# Reproducibility study - Counterfactual Generative Networks

## Setup
We first need to install the packages 

In [None]:
import sys
py = sys.executable

In [None]:
!{py} -m pip install -r requirements.txt

In [None]:
import gdown

In [None]:
gdown.download('https://drive.google.com/u/0/uc?export=download&confirm=rHtT&id=1NSv4RCSHjcHois3dXjYw_PaLIoVlLgXu', 'colored_mnist.tar.gz')
gdown.download("https://drive.google.com/u/0/uc?id=1VkKexkWh5SeB8fgxAZxLKgmmvDXhVYUy&export=downloadl", "u2net.pth")
gdown.download("https://drive.google.com/u/0/uc?id=12yVFHPUjKmUFGnO2D4xVlTSpF8CUj136&export=download", "cgn.pth")

In [None]:
gdown.download("https://drive.google.com/uc?id=1ft5tjOh9Rx_6OBkqyPL4NaqC70Rl0kxK", "imagenet-mini.zip")

In [None]:
%%sh
mkdir -p imagenet/data/imagenet-mini
unzip -q -o imagenet-mini.zip -d imagenet/data/imagenet-mini
rm imagenet-mini.zip


In [None]:
%%sh
#!/usr/bin/env bash
# Move Colored MNIST
tar -xzf colored_mnist.tar.gz 
mv colored_mnist mnists/data
rm colored_mnist.tar.gz

# Download BG challenge dataset
wget https://github.com/MadryLab/backgrounds_challenge/releases/download/data/backgrounds_challenge_data.tar.gz
tar -xzf backgrounds_challenge_data.tar.gz
mkdir imagenet/data/in9
mv bg_challenge/* imagenet/data/in9
rmdir bg_challenge
rm backgrounds_challenge_data.tar.gz

# Download the Cue Conflict dataset
git clone --quiet https://github.com/rgeirhos/texture-vs-shape/
mkdir imagenet/data/cue_conflict
mv texture-vs-shape/stimuli/style-transfer-preprocessed-512/* imagenet/data/cue_conflict
rm -rf texture-vs-shape


In [None]:
%%sh
#!/usr/bin/env bash

mv u2net.pth imagenet/weights

mv cgn.pth imagenet/weights

wget -q "https://s3.amazonaws.com/models.huggingface.co/biggan/biggan-deep-256-pytorch_model.bin"
mv biggan-deep-256-pytorch_model.bin imagenet/weights/biggan256.pth

## MNIST

Before doing any MNIST operations we need to generate the non-counterfactual datasets.

In [None]:
!{py} -u mnists/generate_data.py --dataset colored_MNIST
!{py} -u mnists/generate_data.py --dataset double_colored_MNIST
!{py} -u mnists/generate_data.py --dataset wildlife_MNIST

### Table 2

Note: generating table 2 can take upto 5 hours

In [None]:
!{py} experiments/table2.py

In [None]:
!cat table2_data_2.json

### Heatmaps

NOTE: this experiments depends on the counterfactual dataset generated in the previous experiment.

In [None]:
!{py} mnists/generate_10_colored.py

In [None]:
!{py} mnists/train_classifier.py --dataset double_colored_MNIST --grad_cam
!{py} mnists/train_classifier.py --dataset double_colored_MNIST_counterfactual --grad_cam
!{py} mnists/train_classifier.py --dataset double_colored_MNIST_counterfactual --grad_cam  --original

A sample heatmap (double colored MNIST):

In [None]:
!{py} mnists/plot_grad_cam.py

![heatmap](https://github.com/MundVetter/FACT_CGN/blob/main/mnists/data/grad_cam/double_colored_MNIST_counterfactual_False_False/heatmap.png?raw=1)

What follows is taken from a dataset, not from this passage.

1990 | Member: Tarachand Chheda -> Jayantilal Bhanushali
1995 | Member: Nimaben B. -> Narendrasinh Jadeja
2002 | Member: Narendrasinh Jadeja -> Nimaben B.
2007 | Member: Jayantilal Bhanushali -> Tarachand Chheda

Note that ordering is OS specific 

## Imagenet

In [None]:
from datetime import datetime
import matplotlib.pyplot as plt
import cv2

data_path = lambda run_name: f'imagenet/data/{datetime.now().strftime("%Y_%m_%d_%H_")}{run_name}_trunc_1.0/'

(Optional) If you want to train your own CGN remove the # from the command below. Note that training takes a lot of time (20 hours+)! Also make sure your GPU memory has enough memory. 

In [None]:
# !{py} imagenet/train_cgn.py --model_name cgn --batch_acc 500 --episodes 200 --batch_sz 5 --log_losses --save_iter 1500

If you want to use your self trained CGN, change the path below to the location of the self trained CGN. Otherwhise you don't have to do anything :)

In [None]:
weight_path =  "imagenet/weights/cgn.pth"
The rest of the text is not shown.